Aim of the exercise:
The expected output is an exact copy of the lines from the one containing "drag(557, 290, 512, 242)" through the final line of the entries below, with no images.

** Opening Data for this exercise block **

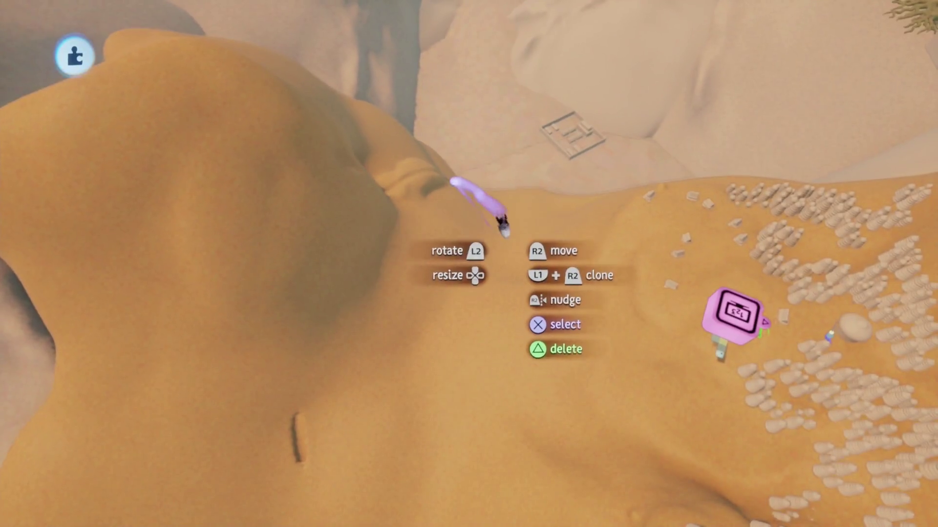
drag(502, 224, 458, 265)
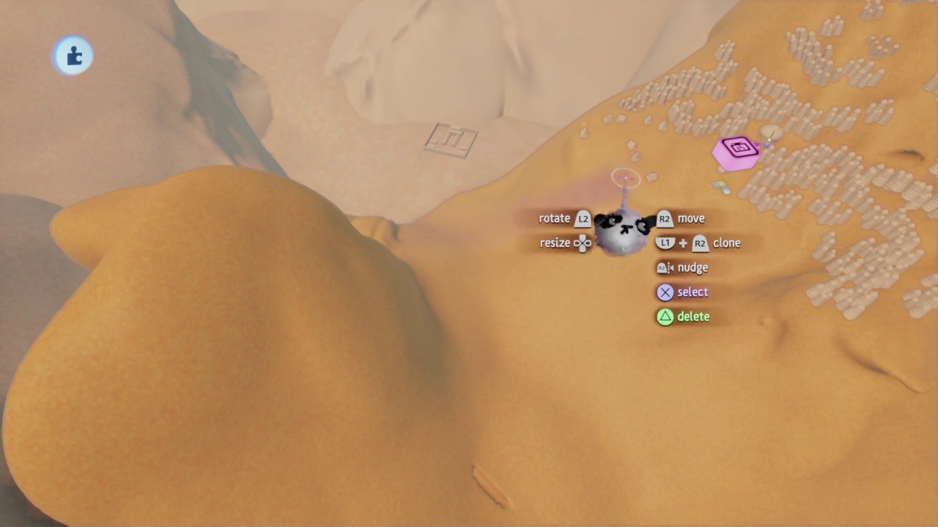
drag(557, 290, 512, 242)
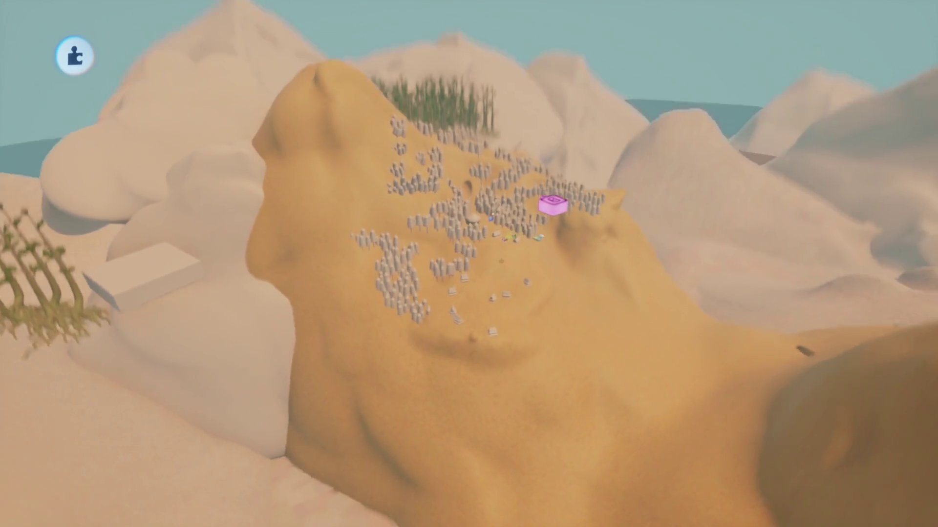
drag(545, 203, 475, 436)
mouse_move(505, 219)
mouse_down()
mouse_move(552, 318)
mouse_move(536, 323)
mouse_up()
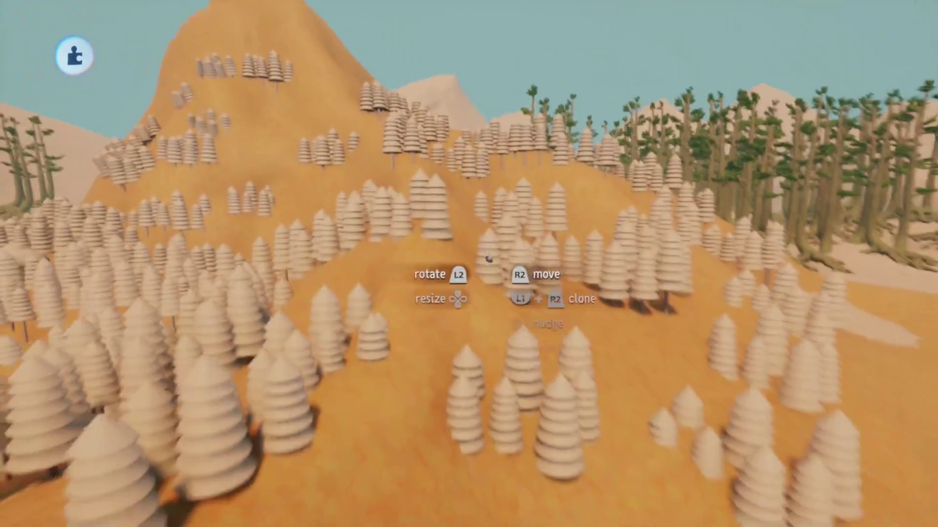
mouse_move(535, 323)
mouse_down()
mouse_move(489, 255)
mouse_move(469, 294)
mouse_up()
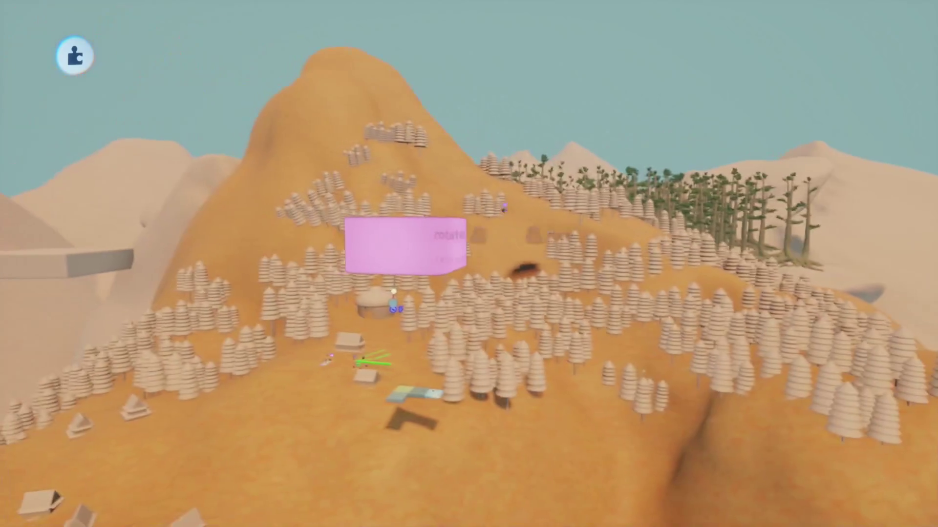
Step: Save this version of Haru's Village online as private
key(Escape)
click(591, 365)
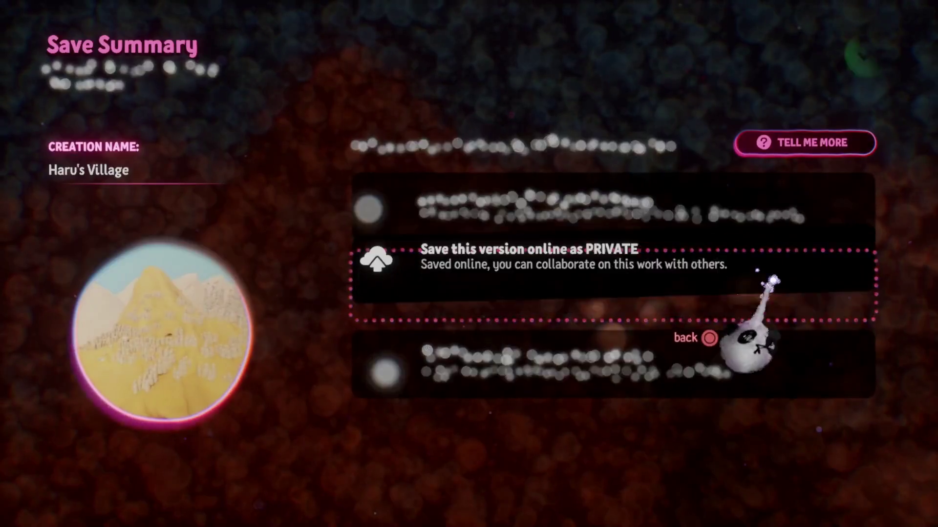
click(867, 55)
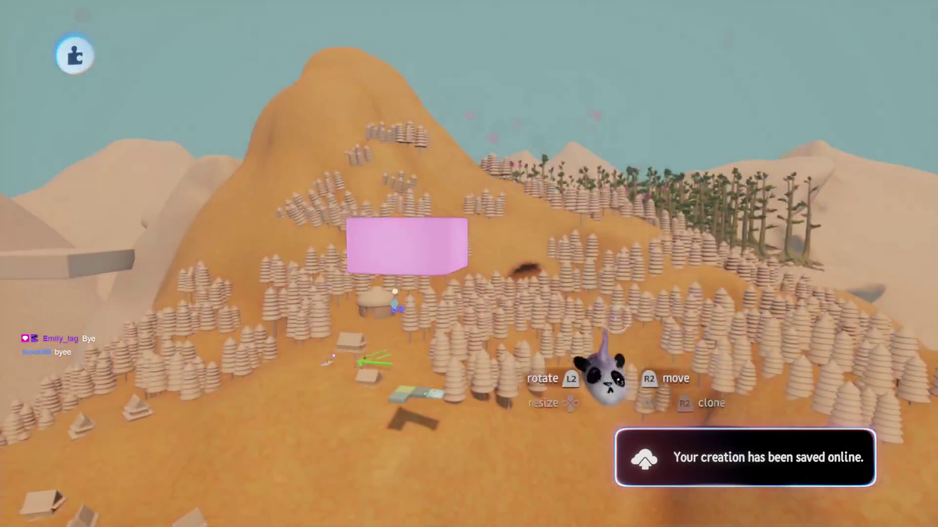
Step: Exit Haru's Village, return to My Creations and start editing Haru's Village Assets
key(Escape)
click(632, 366)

** Closing Data for this exercise block **

Solution for this task:
drag(557, 290, 512, 242)
drag(545, 203, 475, 436)
mouse_move(505, 219)
mouse_down()
mouse_move(552, 318)
mouse_move(536, 323)
mouse_up()
mouse_move(535, 323)
mouse_down()
mouse_move(489, 255)
mouse_move(469, 294)
mouse_up()
Step: Save this version of Haru's Village online as private
key(Escape)
click(591, 365)
click(867, 55)
Step: Exit Haru's Village, return to My Creations and start editing Haru's Village Assets
key(Escape)
click(632, 366)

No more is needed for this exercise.